In my school's case it varies greatly from instructor to instructor, but as an example my current American Regional Cuisine instructor is also currently an Executive Chef for one of our reasonably prestigious local winery restaurants (in Temecula, CA) and only teaches two days a week (the days we have class) because of this. In the case of this instructor the real value lies in the individual attention that gets paid as he walks the class (over 5 hours of cooking per day, typically 6 or so dishes per table, focusing on a different region each week at 2 days a week, ie 12 dishes per region), but the critical point is the end of each class when we get a fairly intense critique/heads up on each thing that is prepared as Chef evaluates each dish created at each table.
In the case of other Instructors it might be more about the discipline required to be successful in a given class. Some instructors will definitely be more about qualitative detail where others are more about requiring a serious work ethic (and I certainly get that as I'm almost more concerned about the latter than the former).
But to continue the example of my ARC class, each table will plate 6 dishes on average (each table being four people, and in some cases classes will be plating different styles, eg Classic European will be plating in a French style but Latin Cuisine will be plating family style) and Chef will break down each dish by all of it's observable components (flavor, consistency, texture, appearance, plating, etc) but usually will also incorporate observations made throughout the course of the class. So if your method was spot on, but your seasoning was totally wrong you will hear clearly about both, and if you want to ask Chef for more detail you will get it to whatever reasonable extent required.
In addition we'll have (occasional) essays, (weekly) tests on details pertaining to the area of study, a midterm practical/written, as well as a final written/practical (practical meaning a physical test, usually in the form of a menu of items that need to be completed solo or in small teams) and are required to complete quite a bit of paperwork that reflects the work of each week: requisition sheets, vocabulary associated with the region or techniques/equipment involved (eg in garde manger), methods of preparation, and in some cases even visual/plate diagrams. We also always need to have hand-written index cards that require us to write out each recipe, just to make sure that we're actually reading through everything.
Of course, not everyone does all this, but that's their problem/loss/waste of their education, and also really makes it clear to those who do it all how much being in the kitchen is about preparation as much as all the other factors involved, eg when a classmate walks up to you and asks, "Where's the BBQ sauce?" because they never read through the recipe and saw the requirement for the BBQ sauce recipe on a different page - indeed almost every week little landmines like this are hidden in the curriculum to catch people off guard and make clear the point that you need to be on it if you want to get it 100% right.
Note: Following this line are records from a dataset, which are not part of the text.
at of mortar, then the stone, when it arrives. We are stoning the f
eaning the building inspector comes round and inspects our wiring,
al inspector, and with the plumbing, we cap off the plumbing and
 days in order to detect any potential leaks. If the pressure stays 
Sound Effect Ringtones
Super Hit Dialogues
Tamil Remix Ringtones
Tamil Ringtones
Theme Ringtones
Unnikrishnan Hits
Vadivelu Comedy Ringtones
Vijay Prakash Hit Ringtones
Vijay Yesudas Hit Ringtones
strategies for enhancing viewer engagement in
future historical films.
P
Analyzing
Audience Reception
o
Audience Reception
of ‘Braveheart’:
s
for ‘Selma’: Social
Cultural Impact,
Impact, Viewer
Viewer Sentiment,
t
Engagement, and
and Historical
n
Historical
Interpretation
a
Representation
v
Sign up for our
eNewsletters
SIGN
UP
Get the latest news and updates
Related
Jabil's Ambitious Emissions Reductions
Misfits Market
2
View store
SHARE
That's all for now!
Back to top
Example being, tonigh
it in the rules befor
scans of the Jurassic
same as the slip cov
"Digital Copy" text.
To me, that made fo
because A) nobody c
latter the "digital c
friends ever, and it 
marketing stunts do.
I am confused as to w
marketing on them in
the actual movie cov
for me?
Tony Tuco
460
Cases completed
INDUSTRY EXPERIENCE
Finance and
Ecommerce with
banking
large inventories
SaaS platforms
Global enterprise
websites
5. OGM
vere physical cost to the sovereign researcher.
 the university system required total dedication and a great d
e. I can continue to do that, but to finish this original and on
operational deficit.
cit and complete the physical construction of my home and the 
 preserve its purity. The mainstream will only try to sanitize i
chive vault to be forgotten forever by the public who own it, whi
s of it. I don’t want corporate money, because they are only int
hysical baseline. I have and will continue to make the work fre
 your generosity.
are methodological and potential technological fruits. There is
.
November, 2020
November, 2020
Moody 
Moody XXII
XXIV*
While you won't fail the class if you miss this kind of thing once or twice, you will definitely pay for that lack of attention/effort come the practicals.
Not all of our instructors have amazing resumes but all have at least 15+ years in the business, or some equivalent qualification, eg extensive training in Europe + all the educational requirements to even hold the post.
Having said that, a lot of our non-kitchen instructors are highly questionable and it's just plain obvious that regardless of their training they have little-no ability to teach the classes they are.
I'm going to Art Institutes and yes we are at best considered comparable to LCB, but mostly considered a joke/for-profit school that isn't comparable to the likes of JW or CIA (in America, nvermind European schools), although I've met a lot of folks from those higher-brow schools who will hold the opinion I have which is that each campus' quality entirely dependent on the standards dictated by each individual campus, ie the school affiliation doesn't guarantee anything.
I call this out because I do highly question the value of our non-kitchen classes (not in general education so much, but in things like some of our F&B classes that are a joke because of the lack of discipline/care/respect involved - not because of the subject), but I seriously value the quality of our in-kitchen classes as well as what is related to that participation (working with active Chefs in the area puts you immediately in the loop of the Culinary community of the area which any program will tell you is small and who all know each other, so many opportunities exist beyond school by being involved in the program).
Sorry for the novel but you caught me on my "night off" and I would have loved to hear this detailed answer before I started this program.